*INFORMATION SUPPLIED:*
↓

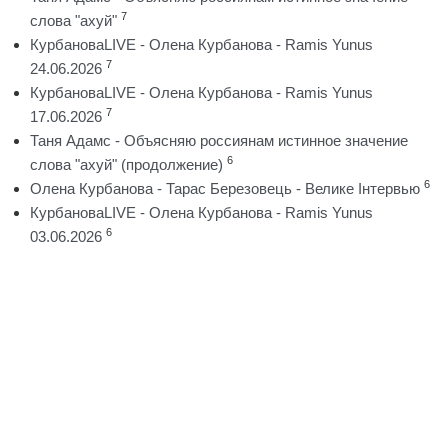
7
слова "ахуй"
КурбановаLIVE - Олена Курбанова - Ramis Yunus
7
24.06.2026
КурбановаLIVE - Олена Курбанова - Ramis Yunus
7
17.06.2026
Таня Адамс - Объясняю россиянам истинное значение
6
слова "ахуй" (продолжение)
6
Олена Курбанова - Тарас Березовець - Велике Інтервью
КурбановаLIVE - Олена Курбанова - Ramis Yunus
6
03.06.2026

↑

Repeat, line for line and exactly, the material from its first line through the line that contains "Олена Курбанова - Тарас", both ends included; no pictures belong in the copy.

7
слова "ахуй"
КурбановаLIVE - Олена Курбанова - Ramis Yunus
7
24.06.2026
КурбановаLIVE - Олена Курбанова - Ramis Yunus
7
17.06.2026
Таня Адамс - Объясняю россиянам истинное значение
6
слова "ахуй" (продолжение)
6
Олена Курбанова - Тарас Березовець - Велике Інтервью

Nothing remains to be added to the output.